#### HOW TO COMPLETE THIS TASK:
Copy every line from the records below that holds the word "have".
(EXTRACTED DATA)
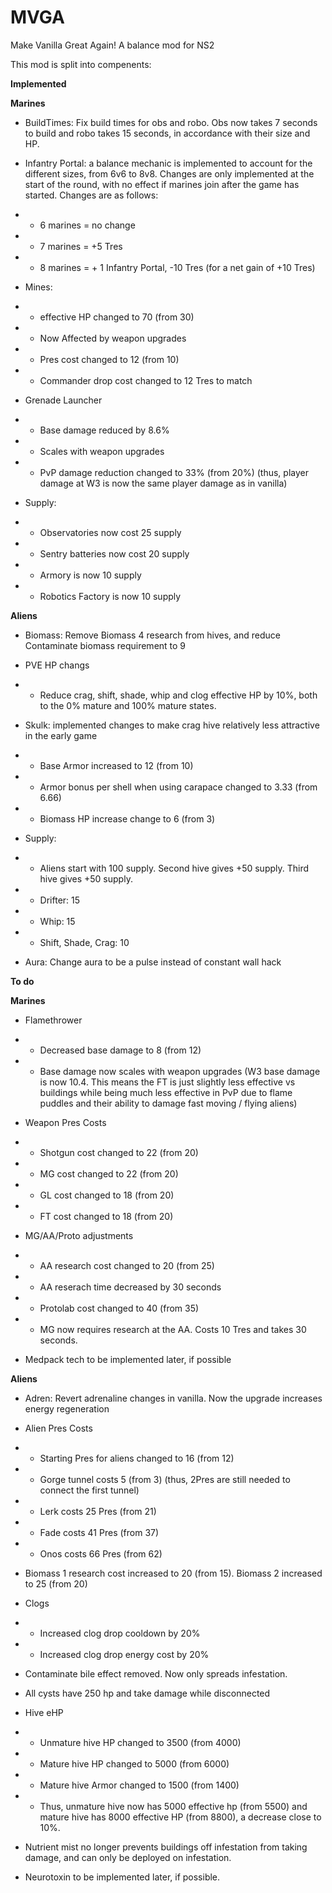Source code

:# MVGA
Make Vanilla Great Again!
A balance mod for NS2

This mod is split into compenents:

**Implemented**

**Marines**
* BuildTimes: Fix build times for obs and robo. Obs now takes 7 seconds to build and robo takes 15 seconds, in accordance with their size and HP.

* Infantry Portal: a balance mechanic is implemented to account for the different sizes, from 6v6 to 8v8. Changes are only implemented at the start of the round, with no effect if marines join after the game has started. Changes are as follows:
* * 6 marines = no change
* * 7 marines = +5 Tres
* * 8 marines = + 1 Infantry Portal, -10 Tres (for a net gain of +10 Tres)

* Mines:
* * effective HP changed to 70 (from 30)
* * Now Affected by weapon upgrades
* * Pres cost changed to 12 (from 10)
* * Commander drop cost changed to 12 Tres to match

* Grenade Launcher
* * Base damage reduced by 8.6%
* * Scales with weapon upgrades
* * PvP damage reduction changed to 33% (from 20%) (thus, player damage at W3 is now the same player damage as in vanilla)

* Supply:
* * Observatories now cost 25 supply
* * Sentry batteries now cost 20 supply
* * Armory is now 10 supply
* * Robotics Factory is now 10 supply

**Aliens**
* Biomass: Remove Biomass 4 research from hives, and reduce Contaminate biomass requirement to 9

* PVE HP changs

* * Reduce crag, shift, shade, whip and clog effective HP by 10%, both to the 0% mature and 100% mature states.

* Skulk: implemented changes to make crag hive relatively less attractive in the early game
* * Base Armor increased to 12 (from 10)
* * Armor bonus per shell when using carapace changed to 3.33 (from 6.66)
* * Biomass HP increase change to 6 (from 3)

* Supply:
* * Aliens start with 100 supply. Second hive gives +50 supply. Third hive gives +50 supply.
* * Drifter: 15
* * Whip: 15
* * Shift, Shade, Crag: 10

* Aura: Change aura to be a pulse instead of constant wall hack

**To do**

**Marines**
* Flamethrower
* * Decreased base damage to 8 (from 12)
* * Base damage now scales with weapon upgrades (W3 base damage is now 10.4. This means the FT is just slightly less effective vs buildings while being much less effective in PvP due to flame puddles and their ability to damage fast moving / flying aliens)

* Weapon Pres Costs
* * Shotgun cost changed to 22 (from 20)
* * MG cost changed to 22 (from 20)
* * GL cost changed to 18 (from 20)
* * FT cost changed to 18 (from 20)

* MG/AA/Proto adjustments
* * AA research cost changed to 20 (from 25)
* * AA reserach time decreased by 30 seconds
* * Protolab cost changed to 40 (from 35)
* * MG now requires research at the AA. Costs 10 Tres and takes 30 seconds.

* Medpack tech to be implemented later, if possible

**Aliens**
* Adren: Revert adrenaline changes in vanilla. Now the upgrade increases energy regeneration

* Alien Pres Costs
* * Starting Pres for aliens changed to 16 (from 12)
* * Gorge tunnel costs 5 (from 3) (thus, 2Pres are still needed to connect the first tunnel)
* * Lerk costs 25 Pres (from 21)
* * Fade costs 41 Pres (from 37)
* * Onos costs 66 Pres (from 62)

* Biomass 1 research cost increased to 20 (from 15). Biomass 2 increased to 25 (from 20)
* Clogs

* * Increased clog drop cooldown by 20%
* * Increased clog drop energy cost by 20%
* Contaminate bile effect removed. Now only spreads infestation.
* All cysts have 250 hp and take damage while disconnected

* Hive eHP
* * Unmature hive HP changed to 3500 (from 4000)
* * Mature hive HP changed to 5000 (from 6000)
* * Mature hive Armor changed to 1500 (from 1400)
* * Thus, unmature hive now has 5000 effective hp (from 5500) and mature hive has 8000 effective HP (from 8800), a decrease close to 10%.

* Nutrient mist no longer prevents buildings off infestation from taking damage, and can only be deployed on infestation.
* Neurotoxin to be implemented later, if possible.
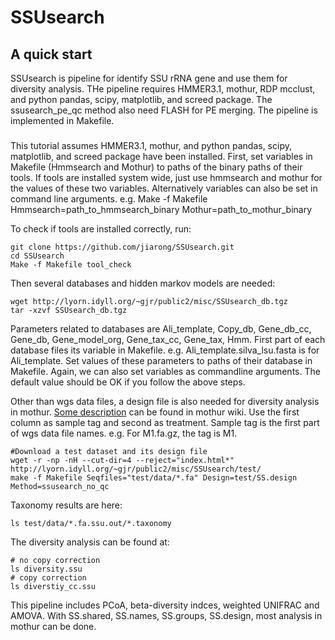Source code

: SSUsearch
=========

A quick start
-----------------

SSUsearch is pipeline for identify SSU rRNA gene and use them for diversity analysis. THe pipeline requires HMMER3.1, mothur, RDP mcclust, and python pandas, scipy, matplotlib, and screed package. The ssusearch_pe_qc method also need FLASH for PE merging. The pipeline is implemented in Makefile.

###
This tutorial assumes HMMER3.1, mothur, and python pandas, scipy, matplotlib, and screed package have been installed. First, set variables in Makefile (Hmmsearch and Mothur) to paths of the binary paths of their tools. If tools are installed system wide, just use hmmsearch and mothur for the values of these two variables. Alternatively variables can also be set in command line arguments. e.g. Make -f Makefile Hmmsearch=path_to_hmmsearch_binary Mothur=path_to_mothur_binary


To check if tools are installed correctly, run:

	git clone https://github.com/jiarong/SSUsearch.git
	cd SSUsearch
	Make -f Makefile tool_check

Then several databases and hidden markov models are needed: 

	wget http://lyorn.idyll.org/~gjr/public2/misc/SSUsearch_db.tgz
	tar -xzvf SSUsearch_db.tgz

Parameters related to databases are Ali_template, Copy_db, Gene_db_cc, Gene_db, Gene_model_org, Gene_tax_cc, Gene_tax, Hmm. First part of each database files its variable in Makefile. e.g. Ali_template.silva_lsu.fasta is for Ali_template. Set values of these parameters to paths of their database in Makefile. Again, we can also set variables as commandline arguments. The default value should be OK if you follow the above steps.

Other than wgs data files, a design file is also needed for diversity analysis in mothur. [Some description](http://www.mothur.org/wiki/Design_header_file) can be found in mothur wiki. Use the first column as sample tag and second as treatment. Sample tag is the first part of wgs data file names. e.g. For M1.fa.gz, the tag is M1.

	#Download a test dataset and its design file
	wget -r -np -nH --cut-dir=4 --reject="index.html*" http://lyorn.idyll.org/~gjr/public2/misc/SSUsearch/test/
	make -f Makefile Seqfiles="test/data/*.fa" Design=test/SS.design Method=ssusearch_no_qc

Taxonomy results are here:

	ls test/data/*.fa.ssu.out/*.taxonomy

The diversity analysis can be found at:

	# no copy correction
	ls diversity.ssu
	# copy correction
	ls diverstiy_cc.ssu

This pipeline includes PCoA, beta-diversity indces, weighted UNIFRAC and AMOVA. With SS.shared, SS.names, SS.groups, SS.design, most analysis in mothur can be done.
(End EXTRACTED DATA)
#### REPLY TO THE TASK:
* All cysts have 250 hp and take damage while disconnected
This tutorial assumes HMMER3.1, mothur, and python pandas, scipy, matplotlib, and screed package have been installed. First, set variables in Makefile (Hmmsearch and Mothur) to paths of the binary paths of their tools. If tools are installed system wide, just use hmmsearch and mothur for the values of these two variables. Alternatively variables can also be set in command line arguments. e.g. Make -f Makefile Hmmsearch=path_to_hmmsearch_binary Mothur=path_to_mothur_binary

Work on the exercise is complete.